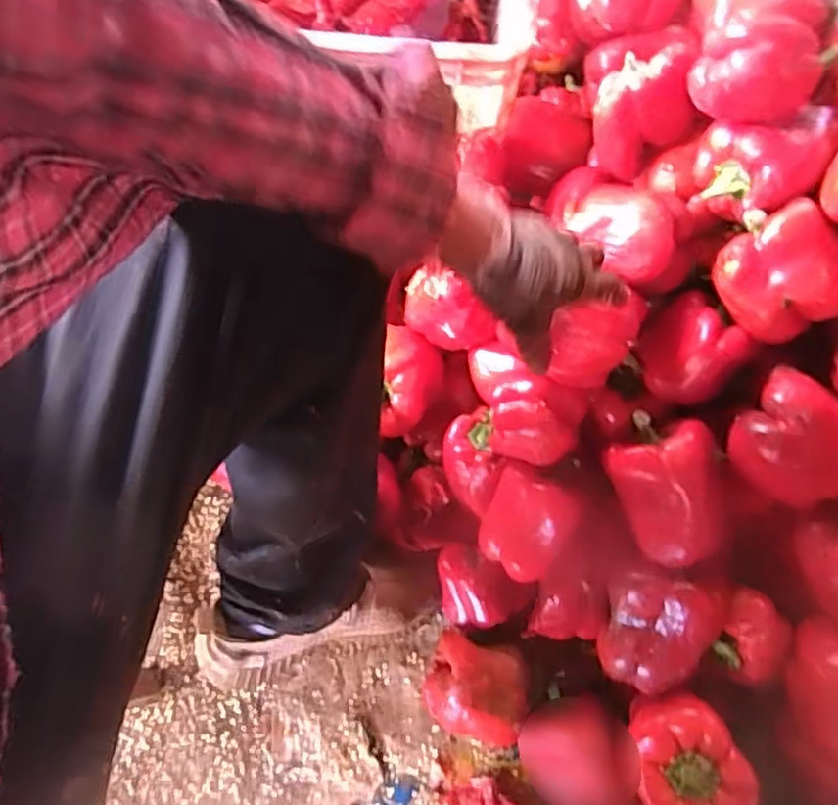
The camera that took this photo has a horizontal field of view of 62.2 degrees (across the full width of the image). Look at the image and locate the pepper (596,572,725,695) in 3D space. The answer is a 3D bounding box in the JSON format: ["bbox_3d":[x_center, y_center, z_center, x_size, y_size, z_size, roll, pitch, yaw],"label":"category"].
...
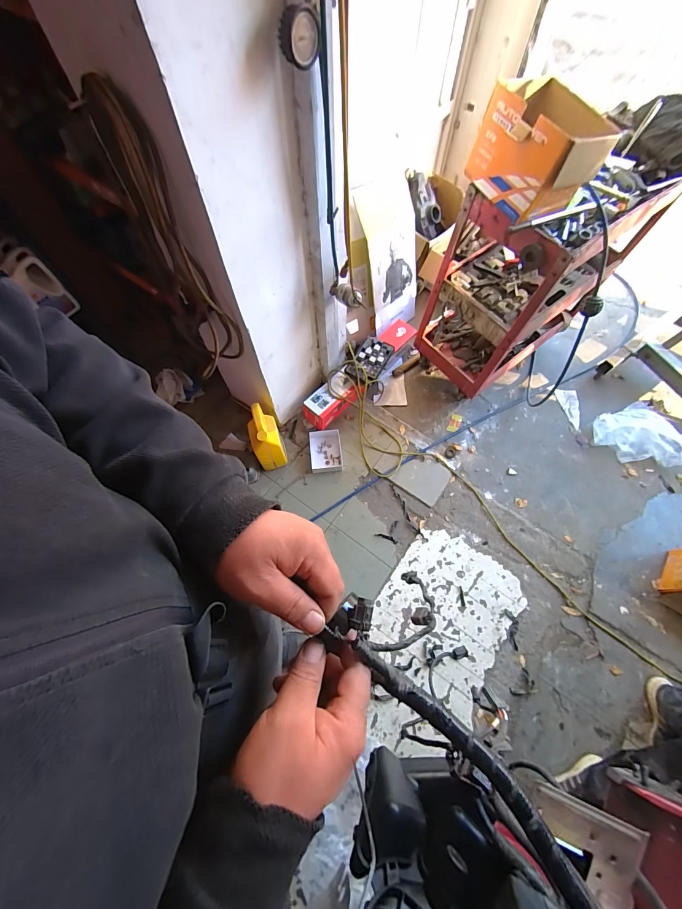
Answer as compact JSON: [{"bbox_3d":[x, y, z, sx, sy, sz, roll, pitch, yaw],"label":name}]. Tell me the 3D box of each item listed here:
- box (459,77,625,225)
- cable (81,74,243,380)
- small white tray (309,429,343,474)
* * *
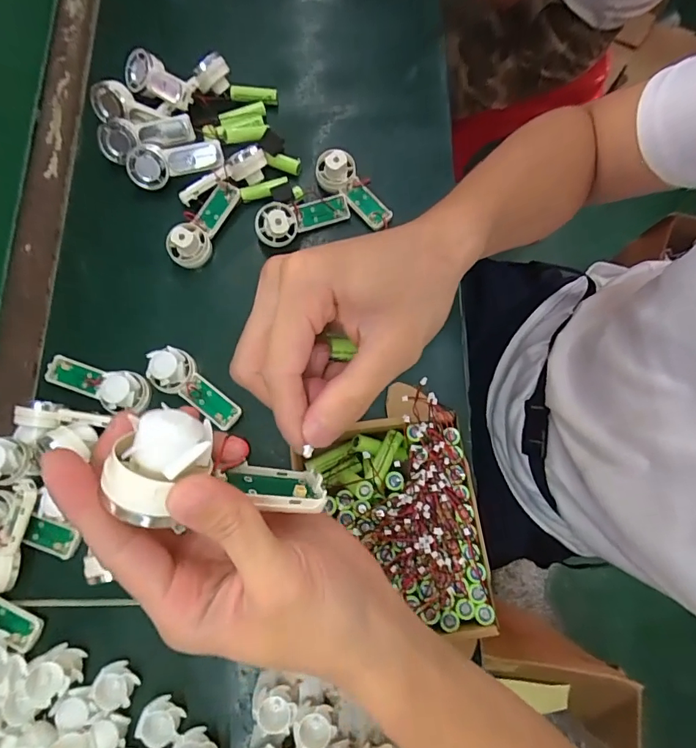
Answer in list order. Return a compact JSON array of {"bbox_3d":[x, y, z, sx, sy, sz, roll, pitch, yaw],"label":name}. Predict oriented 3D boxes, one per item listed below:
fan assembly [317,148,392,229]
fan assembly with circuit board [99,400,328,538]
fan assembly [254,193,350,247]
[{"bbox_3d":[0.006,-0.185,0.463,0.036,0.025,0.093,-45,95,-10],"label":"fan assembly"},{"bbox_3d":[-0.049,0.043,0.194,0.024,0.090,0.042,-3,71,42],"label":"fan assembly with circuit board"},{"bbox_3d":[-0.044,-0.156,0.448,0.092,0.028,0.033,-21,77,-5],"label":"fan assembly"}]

**Prompt**
Return, with no change at all, every line in the entries above from the line containing "Answer as compact" through the line containing "- small white tray (309,429,343,474)".

**Result of the task**
Answer as compact JSON: [{"bbox_3d":[x, y, z, sx, sy, sz, roll, pitch, yaw],"label":name}]. Tell me the 3D box of each item listed here:
- box (459,77,625,225)
- cable (81,74,243,380)
- small white tray (309,429,343,474)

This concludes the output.